Of course, the algorithm like this does not immediately satisfy the posted requirements. But at the same time it is intuitively too generic: it allows you to detect a permutation of absolutely any numerical combination in an array. In your case you need to detect a permutation of a specific combination 1, 2, ..., N. Maybe this can somehow be used to simplify things... Probably not.

Answer 4

it looks like asking to find duplicate in array with stack machine.

it sounds impossible to know the full history of the stack , while you extract each number and have limited knowledge of the numbers that were taken out.

Answer 5

Depending on how much space you have, relative to N, you might try using hashing and buckets.

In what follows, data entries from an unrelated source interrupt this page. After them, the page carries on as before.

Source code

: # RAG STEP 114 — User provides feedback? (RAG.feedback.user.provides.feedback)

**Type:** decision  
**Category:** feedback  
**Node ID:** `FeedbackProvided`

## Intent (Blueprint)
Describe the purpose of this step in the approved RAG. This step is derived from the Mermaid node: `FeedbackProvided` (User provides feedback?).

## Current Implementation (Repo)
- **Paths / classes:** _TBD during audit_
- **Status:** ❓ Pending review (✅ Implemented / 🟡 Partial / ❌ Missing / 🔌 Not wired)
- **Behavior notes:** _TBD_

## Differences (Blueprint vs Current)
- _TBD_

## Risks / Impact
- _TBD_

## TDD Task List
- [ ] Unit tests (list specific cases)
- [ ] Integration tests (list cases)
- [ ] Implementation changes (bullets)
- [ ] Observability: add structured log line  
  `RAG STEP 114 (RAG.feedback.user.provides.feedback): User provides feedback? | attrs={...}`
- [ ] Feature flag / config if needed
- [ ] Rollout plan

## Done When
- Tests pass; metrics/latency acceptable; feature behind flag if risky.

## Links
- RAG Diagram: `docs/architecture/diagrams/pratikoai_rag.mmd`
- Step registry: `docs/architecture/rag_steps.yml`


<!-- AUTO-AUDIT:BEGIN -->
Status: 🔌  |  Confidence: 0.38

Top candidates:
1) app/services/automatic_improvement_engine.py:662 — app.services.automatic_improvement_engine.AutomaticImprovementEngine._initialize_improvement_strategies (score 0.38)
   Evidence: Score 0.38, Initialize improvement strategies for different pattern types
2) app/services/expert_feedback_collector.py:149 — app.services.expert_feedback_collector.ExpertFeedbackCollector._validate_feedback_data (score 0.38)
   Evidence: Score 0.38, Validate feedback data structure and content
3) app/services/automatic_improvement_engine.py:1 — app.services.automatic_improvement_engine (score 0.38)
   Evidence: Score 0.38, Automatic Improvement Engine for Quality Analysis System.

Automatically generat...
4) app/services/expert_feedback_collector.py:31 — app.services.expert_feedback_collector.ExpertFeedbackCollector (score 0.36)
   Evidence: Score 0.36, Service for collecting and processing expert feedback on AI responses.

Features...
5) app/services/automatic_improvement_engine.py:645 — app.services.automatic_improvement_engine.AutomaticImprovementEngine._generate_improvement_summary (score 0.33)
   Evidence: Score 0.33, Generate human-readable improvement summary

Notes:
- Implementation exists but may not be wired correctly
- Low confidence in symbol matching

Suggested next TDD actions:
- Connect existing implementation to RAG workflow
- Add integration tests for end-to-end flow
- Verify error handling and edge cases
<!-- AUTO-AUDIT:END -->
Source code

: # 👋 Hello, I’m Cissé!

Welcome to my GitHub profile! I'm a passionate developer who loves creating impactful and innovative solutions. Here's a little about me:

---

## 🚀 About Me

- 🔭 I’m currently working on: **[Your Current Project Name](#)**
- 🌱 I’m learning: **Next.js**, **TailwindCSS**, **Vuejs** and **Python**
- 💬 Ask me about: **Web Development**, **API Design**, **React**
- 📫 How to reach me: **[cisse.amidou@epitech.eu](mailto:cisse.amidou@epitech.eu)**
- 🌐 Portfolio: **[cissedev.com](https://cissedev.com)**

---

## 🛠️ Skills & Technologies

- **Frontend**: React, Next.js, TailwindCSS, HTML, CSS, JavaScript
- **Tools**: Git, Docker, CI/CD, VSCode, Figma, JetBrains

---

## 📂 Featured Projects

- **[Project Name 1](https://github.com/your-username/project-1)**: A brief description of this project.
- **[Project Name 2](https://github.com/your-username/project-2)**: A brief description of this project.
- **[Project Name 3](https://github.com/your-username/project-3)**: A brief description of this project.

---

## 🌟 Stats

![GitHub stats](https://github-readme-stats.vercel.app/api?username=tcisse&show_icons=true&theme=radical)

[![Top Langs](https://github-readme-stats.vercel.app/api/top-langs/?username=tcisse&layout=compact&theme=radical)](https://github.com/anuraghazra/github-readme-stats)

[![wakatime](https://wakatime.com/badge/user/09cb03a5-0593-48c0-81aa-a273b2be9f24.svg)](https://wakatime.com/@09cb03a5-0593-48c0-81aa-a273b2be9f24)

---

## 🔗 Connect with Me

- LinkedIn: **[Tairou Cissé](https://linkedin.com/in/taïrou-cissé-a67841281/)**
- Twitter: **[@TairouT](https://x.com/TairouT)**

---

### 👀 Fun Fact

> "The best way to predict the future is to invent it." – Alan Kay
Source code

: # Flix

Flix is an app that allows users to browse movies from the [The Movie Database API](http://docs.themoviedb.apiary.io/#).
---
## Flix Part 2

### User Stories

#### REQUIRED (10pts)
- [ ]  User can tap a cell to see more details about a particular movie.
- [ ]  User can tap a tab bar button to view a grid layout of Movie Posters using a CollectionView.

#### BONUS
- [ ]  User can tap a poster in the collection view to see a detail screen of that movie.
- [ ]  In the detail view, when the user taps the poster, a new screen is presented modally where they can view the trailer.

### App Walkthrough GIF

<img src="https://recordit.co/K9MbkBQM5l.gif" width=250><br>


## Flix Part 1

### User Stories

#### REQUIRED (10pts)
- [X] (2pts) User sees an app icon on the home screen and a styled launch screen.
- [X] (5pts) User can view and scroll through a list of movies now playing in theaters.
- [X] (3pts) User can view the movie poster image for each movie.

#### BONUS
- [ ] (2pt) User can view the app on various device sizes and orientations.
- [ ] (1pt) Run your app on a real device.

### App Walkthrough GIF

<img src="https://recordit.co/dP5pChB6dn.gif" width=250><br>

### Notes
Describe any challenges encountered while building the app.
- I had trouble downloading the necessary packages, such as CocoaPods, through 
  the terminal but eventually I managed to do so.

That is, iterate over the entire list, hash each element, and store it in a bucket. You'll need to find a way to reduce bucket collisions from the hashes, but that is a solved problem.

If an element tries to go into a bucket with an item identical to it, it is a permutation.

This type of solution would be O(N) as you touch each element only once.

However, the problem with this is whether space M is larger than N or not. If M > N, this solution will be fine, but if M < N, then you will not be able to solve the problem with 100% accuracy.

Answer 6

Here's proof it can't be done:

Suppose by some artifice you have detected no duplicates in all but the last cell. Then the problem reduces to checking if that last cell contains a duplicate.

If you have no structured representation of the problem state so far, then you are reduced to performing a linear search over the entire previous input, for EACH cell. It's easy to see how this leaves you with a quadratic-time algorithm.

Now, suppose through some clever data structure that you actually know which number you expect to see last. Then certainly that knowledge takes at least enough bits to store the number you seek -- perhaps one memory cell? But there is a second-to-last number and a second-to-last sub-problem: then you must similarly represent a set of two possible numbers yet-to-be-seen. This certainly requires more storage than encoding only for one remaining number. By a progression of similar arguments, the size of the state must grow with the size of the problem, unless you're willing to accept a quadratic-time worst-case.

This is the time-space trade-off. You can have quadratic time and constant space, or linear time and linear space. You cannot have linear time and constant space.